Wednesday, 24 June 2009

How to value this stock?



Wednesday June 24, 2009
John Master’s ‘retirement’ an eye-opener
Comment by Jagdev Singh Sidhu



THE circumstances in which a company proposes to sell its assets, distribute all the cash to shareholders and eventually remove itself from the stock exchange are usually done when conditions are dire.

It’s either that the company is financially haemorrhaging or affected by some cataclysmic event that has destroyed its balance sheet.

Rarely would that scenario be pictured of a still healthy albeit marginally profitable listed company that has basically decided to call it a day on the stock exchange.

When John Master Industries Bhd (JMI) said it wanted to “retire” as a listed company, the motive itself was a little perplexing. In its latest annual report, John Master did not sound like it was preparing to throw in the towel. Nor did it indicate such a desire in its latest quarterly announcement.

Yes, low trading volumes are an indication of investor interest and JMI said its average trading volume of just 7,300 shares a day over the past 12 months shows how illiquid and thinly traded its stock is.

Meagre volumes might be a reflection of investor interest but is that sufficient reason to exit the exchange? Based on yesterday’s trading on Bursa Malaysia, there were 317 companies on the stock exchange with fewer shares traded.

Financially, JMI has hinted that it was treading on water. It says its financial future is uncertain and the prospects for the industry it operates in are tough.

Competition in this business is fierce and there will always be places where it’s cheaper to produce a piece of garment than Malaysia. Economics and profitability will rule and the directors might feel that the company is fighting a losing battle on that front.

It argues those conditions make any future dividend payments doubtful. Even though business conditions are tough and outlook uncertain, there is an offer to bid for the assets of JMI from three directors of the company related to the founder of the company who retired in May last year.

Nobody knows whether shareholders would get full value of the company’s net tangible assets which was RM1.07. The company’s last traded share price was 49 sen a share.

The company is relatively debt free with only RM5.5mil in short-term borrowings. It has RM43mil in cash, or a cash backing of 35 sen a share.

Most of its assets are in the form of inventories (RM67mil) and receivables (RM39.7mil). Plant and machinery carries a value of RM2.8mil on the balance sheet and land for development is another RM2.4mil.

The company, however, has promised that its assets would be sold via an open tender and under the watchful eye of Ferrier Hodgson MH Sdn Bhd.

Cashing out of JMI would give shareholders of the company the financial flexibility to decide on what to do with their money.
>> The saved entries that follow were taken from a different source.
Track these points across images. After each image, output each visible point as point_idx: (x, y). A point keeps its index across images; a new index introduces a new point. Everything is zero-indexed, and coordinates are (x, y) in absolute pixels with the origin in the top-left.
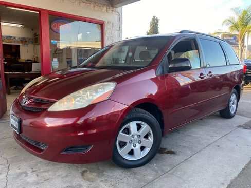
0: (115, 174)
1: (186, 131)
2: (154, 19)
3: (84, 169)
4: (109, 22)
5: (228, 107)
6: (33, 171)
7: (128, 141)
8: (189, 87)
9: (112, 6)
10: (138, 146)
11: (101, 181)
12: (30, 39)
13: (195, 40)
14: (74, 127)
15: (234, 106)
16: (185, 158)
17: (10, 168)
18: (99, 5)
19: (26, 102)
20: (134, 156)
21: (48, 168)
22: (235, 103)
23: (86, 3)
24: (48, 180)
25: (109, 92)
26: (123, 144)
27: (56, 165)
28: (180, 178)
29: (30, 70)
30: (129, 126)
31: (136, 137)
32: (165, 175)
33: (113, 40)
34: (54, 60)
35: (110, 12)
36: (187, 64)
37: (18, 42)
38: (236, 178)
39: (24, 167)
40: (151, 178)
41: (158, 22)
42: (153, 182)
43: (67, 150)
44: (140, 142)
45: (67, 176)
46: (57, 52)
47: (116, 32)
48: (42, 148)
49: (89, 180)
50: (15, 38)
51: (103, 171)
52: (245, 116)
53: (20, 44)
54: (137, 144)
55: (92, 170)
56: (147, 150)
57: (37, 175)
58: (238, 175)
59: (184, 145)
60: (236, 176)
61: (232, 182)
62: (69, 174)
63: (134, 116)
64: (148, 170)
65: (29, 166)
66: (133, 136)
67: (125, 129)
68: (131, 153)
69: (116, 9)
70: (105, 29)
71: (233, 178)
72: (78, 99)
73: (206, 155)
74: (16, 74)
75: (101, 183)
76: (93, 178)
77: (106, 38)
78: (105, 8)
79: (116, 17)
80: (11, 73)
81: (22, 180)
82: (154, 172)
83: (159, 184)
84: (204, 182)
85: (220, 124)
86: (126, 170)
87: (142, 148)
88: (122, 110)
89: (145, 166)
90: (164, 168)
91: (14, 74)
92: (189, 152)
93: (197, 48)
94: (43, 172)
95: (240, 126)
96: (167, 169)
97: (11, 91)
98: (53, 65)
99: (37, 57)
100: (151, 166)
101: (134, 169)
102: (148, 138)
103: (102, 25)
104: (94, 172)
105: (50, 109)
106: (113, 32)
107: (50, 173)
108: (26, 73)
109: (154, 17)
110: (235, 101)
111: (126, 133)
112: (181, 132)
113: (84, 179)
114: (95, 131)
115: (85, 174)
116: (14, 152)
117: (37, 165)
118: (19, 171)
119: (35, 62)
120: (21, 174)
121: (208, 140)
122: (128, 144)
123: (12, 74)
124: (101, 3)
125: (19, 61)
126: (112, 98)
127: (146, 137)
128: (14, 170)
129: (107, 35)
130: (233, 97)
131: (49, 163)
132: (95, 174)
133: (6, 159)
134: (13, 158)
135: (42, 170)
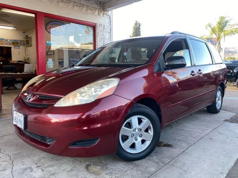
0: (118, 167)
1: (178, 126)
2: (136, 24)
3: (87, 163)
4: (100, 25)
5: (215, 103)
6: (38, 167)
7: (130, 135)
8: (177, 85)
9: (103, 10)
10: (140, 139)
11: (106, 174)
12: (21, 41)
13: (185, 40)
14: (79, 122)
15: (220, 102)
16: (182, 150)
17: (14, 164)
18: (92, 8)
19: (30, 99)
20: (136, 150)
21: (52, 163)
22: (221, 99)
23: (80, 6)
24: (54, 174)
25: (114, 87)
26: (125, 138)
27: (59, 160)
28: (180, 168)
29: (22, 70)
30: (131, 120)
31: (137, 130)
32: (166, 166)
33: (104, 42)
34: (49, 60)
35: (102, 15)
36: (182, 61)
37: (10, 44)
38: (233, 168)
39: (28, 162)
40: (153, 169)
41: (140, 26)
42: (156, 173)
43: (74, 144)
44: (141, 136)
45: (72, 170)
46: (49, 53)
47: (107, 34)
48: (49, 143)
49: (94, 173)
50: (7, 40)
51: (106, 165)
52: (229, 111)
53: (11, 46)
54: (138, 138)
55: (96, 164)
56: (148, 143)
57: (43, 170)
58: (234, 165)
59: (179, 138)
60: (233, 165)
61: (230, 171)
62: (74, 168)
63: (136, 110)
64: (150, 162)
65: (32, 162)
66: (134, 130)
67: (127, 123)
68: (133, 146)
69: (107, 13)
70: (97, 31)
71: (230, 167)
72: (84, 94)
73: (202, 147)
74: (9, 75)
75: (106, 176)
76: (98, 170)
77: (98, 40)
78: (97, 12)
79: (107, 20)
80: (3, 73)
81: (28, 176)
82: (155, 164)
83: (162, 175)
84: (204, 172)
85: (208, 119)
86: (128, 162)
87: (143, 141)
88: (126, 105)
89: (146, 158)
90: (164, 160)
91: (7, 75)
92: (185, 145)
93: (187, 48)
94: (47, 167)
95: (226, 120)
96: (167, 161)
97: (4, 91)
98: (48, 65)
99: (28, 58)
100: (152, 158)
101: (136, 161)
102: (148, 132)
103: (94, 27)
104: (98, 165)
105: (57, 105)
106: (104, 34)
107: (55, 167)
108: (19, 73)
109: (137, 22)
110: (221, 97)
111: (128, 128)
112: (173, 127)
113: (90, 173)
114: (99, 125)
115: (90, 168)
116: (15, 149)
117: (40, 160)
118: (24, 167)
119: (27, 63)
120: (26, 169)
121: (200, 133)
122: (130, 138)
123: (5, 75)
124: (93, 6)
125: (11, 62)
126: (116, 93)
127: (147, 131)
128: (18, 166)
129: (99, 37)
130: (219, 94)
131: (53, 159)
132: (99, 168)
133: (9, 156)
134: (15, 154)
135: (46, 165)
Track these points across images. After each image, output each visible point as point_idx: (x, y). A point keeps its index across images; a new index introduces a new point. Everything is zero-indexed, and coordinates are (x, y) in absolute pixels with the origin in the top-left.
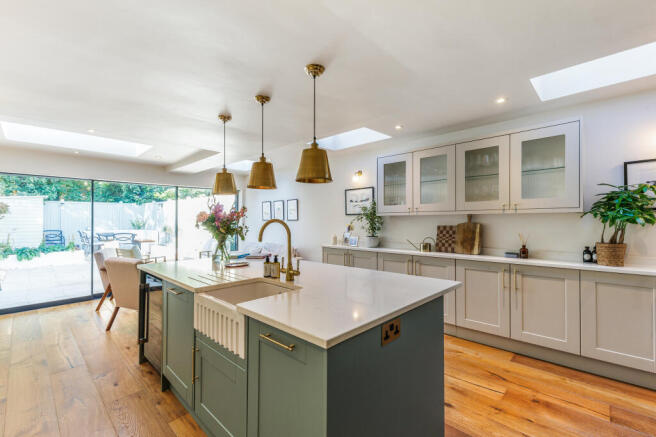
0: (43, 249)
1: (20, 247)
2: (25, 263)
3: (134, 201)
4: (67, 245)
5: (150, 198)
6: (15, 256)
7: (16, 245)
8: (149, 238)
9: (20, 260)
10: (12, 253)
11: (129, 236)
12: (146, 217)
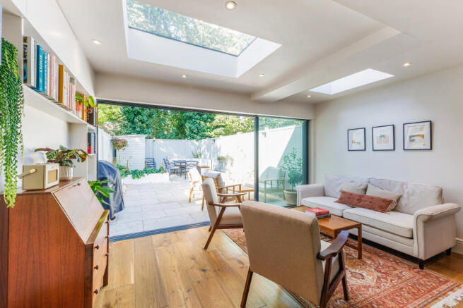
0: (146, 171)
1: (133, 169)
2: (137, 181)
3: (193, 138)
4: (158, 168)
5: (204, 137)
6: (131, 176)
7: (131, 168)
8: (206, 165)
9: (134, 178)
10: (130, 174)
11: (195, 163)
12: (202, 149)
It’s also an avenue for shareholders to maybe realise the value of their current investment in a thinly traded counter with over 122 million shares.

The entire exercise might be a quasi privatisation process of JMI but whatever it is, the entire exercise would be a test case for other companies on Bursa.

It’s for the directors, who act as custodians of a company, to advice and recommend the best course of action to be taken by a company. And in this case, they have decided that the latest proposal is in the best interest of the listed company.


Ultimately it will be a decision for the company’s shareholders to make.


JMI : [Stock Watch] [News]


http://biz.thestar.com.my/news/story.asp?file=/2009/6/24/business/4182449&sec=business


Ref: Asset valuation approach in liquidation


Company Name: JOHN MASTER INDUSTRIES BERHAD
Stock Name: JMI
Date Announced: 29/05/2009
Financial Year End: 31/03/2009
Quarter: 4
Announce - 0309(Ann).xls
Announce - 0309 (Ann).doc

When valuing a business for liquidation, most assets are marked down and the liabilities treated at face value.

  • Cash and securities are taken at face value.
  • Receivables require a small discount (perhaps 15 percent to 25 percent off).
  • Inventory a larger discount (perhaps 50 percent to 75 percent off).
  • Fixed assets at least as much as inventory.
  • Any goodwill should probably be ignored.
  • Most intangible assets and prepaid expenses should be ignored.

Applying the following to the latest balance sheet of JMI:Text Color

  • a 50% discount to fixed assets and inventories,
  • 25% discount to receivables, and
  • all liabilities are at face value,

I deduced a liquidation NTA value of $ 0.70 per share (equivalent to net worth for the whole company of $ 110.5 m).

http://spreadsheets.google.com/pub?key=rMg4CdEMPdLx-jOwZM-ecKA&output=html

This contrast with the reported NTA of $ 1.0754 per share in its latest quarterly report.

Today, the market price per share of JMI is $ 0.60 giving a market capitalization of $ 73.70 m. Therefore there is little potential upside here.